Com o objetivo de descobrir especificamente quais células da placenta expressam os genes das proteínas identificadas que potencialmente interagem com o vírus, o grupo recorreu a conjuntos de dados públicos disponíveis nos bancos COVID-19 Cell Atlas e Human Cell Atlas Data Portal. Esses repositórios possuem dados de sequenciamento de RNA de célula única (do inglês, single-cell RNA-Seq). Com esse tipo de análise, é possível obter o transcriptoma de cada uma das células que compõem um tecido, em vez de olhar o tecido como um todo.

As análises por bioinformática foram realizadas em colaboração com os pesquisadores Robson Carvalho (IBB-Unesp) e Célia Regina Nogueira (Departamento de Clínica Médica da Faculdade de Medicina de Botucatu), além da aluna de doutorado Sarah Santiloni Cury (IBB-Unesp).

Principais achados

As análises e simulações revelaram que as células trofoblásticas que compõem as vilosidades coriônicas da placenta – parte fetal do órgão – coexpressam altas quantidades de DPP4 e de CSTL durante toda a gestação.

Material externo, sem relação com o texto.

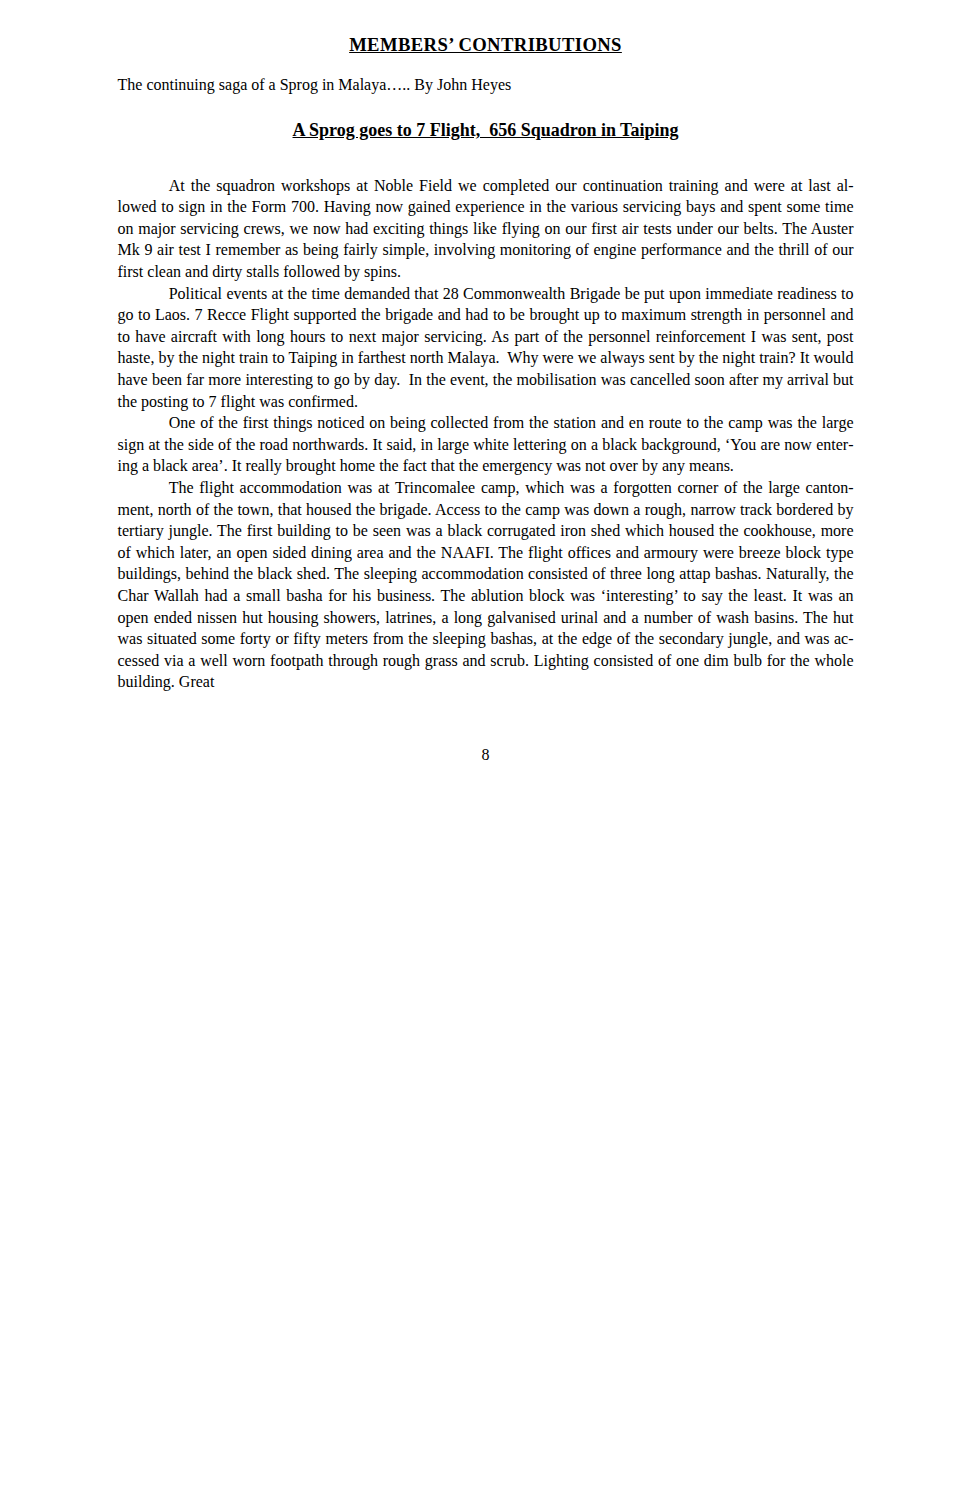MEMBERS’ CONTRIBUTIONS
The continuing saga of a Sprog in Malaya….. By John Heyes
A Sprog goes to 7 Flight, 656 Squadron in Taiping
At the squadron workshops at Noble Field we completed our continuation training and were at last allowed to sign in the Form 700. Having now gained experience in the various servicing bays and spent some time on major servicing crews, we now had exciting things like flying on our first air tests under our belts. The Auster Mk 9 air test I remember as being fairly simple, involving monitoring of engine performance and the thrill of our first clean and dirty stalls followed by spins.
Political events at the time demanded that 28 Commonwealth Brigade be put upon immediate readiness to go to Laos. 7 Recce Flight supported the brigade and had to be brought up to maximum strength in personnel and to have aircraft with long hours to next major servicing. As part of the personnel reinforcement I was sent, post haste, by the night train to Taiping in farthest north Malaya. Why were we always sent by the night train? It would have been far more interesting to go by day. In the event, the mobilisation was cancelled soon after my arrival but the posting to 7 flight was confirmed.
One of the first things noticed on being collected from the station and en route to the camp was the large sign at the side of the road northwards. It said, in large white lettering on a black background, ‘You are now entering a black area’. It really brought home the fact that the emergency was not over by any means.
The flight accommodation was at Trincomalee camp, which was a forgotten corner of the large cantonment, north of the town, that housed the brigade. Access to the camp was down a rough, narrow track bordered by tertiary jungle. The first building to be seen was a black corrugated iron shed which housed the cookhouse, more of which later, an open sided dining area and the NAAFI. The flight offices and armoury were breeze block type buildings, behind the black shed. The sleeping accommodation consisted of three long attap bashas. Naturally, the Char Wallah had a small basha for his business. The ablution block was ‘interesting’ to say the least. It was an open ended nissen hut housing showers, latrines, a long galvanised urinal and a number of wash basins. The hut was situated some forty or fifty meters from the sleeping bashas, at the edge of the secondary jungle, and was accessed via a well worn footpath through rough grass and scrub. Lighting consisted of one dim bulb for the whole building. Great
8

“A DPP4 já foi relacionada à infecção pelo MERS-CoV em estudos anteriores e, a CSTL, ao SARS-CoV. Fizemos algumas análises de tecidos fetais e vimos que essas duas proteínas também estão expressas no feto em quantidades significativas”, conta Justulin.

O estudo revelou ainda que ao longo da gravidez há uma grande alteração na expressão dos genes DAAM1 e PAICS (enquanto o primeiro aumenta, o segundo diminui com o passar dos trimestres). Ambos codificam proteínas que, segundo as simulações computacionais realizadas na Unesp, são capazes de interagir com proteínas de coronavírus.

Na avaliação dos autores, o artigo recém-divulgado apresenta as primeiras evidências da existência de um mecanismo alternativo de infecção das células placentárias pelo SARS-CoV-2, que precisará ser confirmado e melhor compreendido em estudos futuros. Uma das ideias do grupo é analisar a expressão gênica na placenta de gestantes que contraíram COVID-19.

“Também pretendemos infectar células placentárias in vitro e observar o que acontece em termos de expressão gênica. Mas esse tipo de experimento requer um laboratório com nível 3 de biossegurança e, para isso, estamos firmando parcerias com grupos de outras instituições”, diz Justulin.

O trabalho divulgado na bioRxiv contou com apoio da FAPESP também por meio de um auxílio concedido a Carvalho e de uma Bolsa de Doutorado concedida a Flávia Bessi Constantino, primeira autora.

“Neste momento de dificuldade mundial é gratificante poder contribuir de alguma forma para desvendar os mecanismos de infecção do vírus. Como nossa linha de pesquisa é relacionada com as fases iniciais do desenvolvimento, ficamos intrigados com a possibilidade de o vírus infectar a placenta e causar complicações para o desenvolvimento embrionário. Foi assim que surgiu a ideia do trabalho”, afirma Constantino.

O artigo Prediction of non-canonical routes for SARS-CoV-2 infection in human placenta cells pode ser lido em www.biorxiv.org/content/10.1101/2020.06.12.148411v1.full.pdf.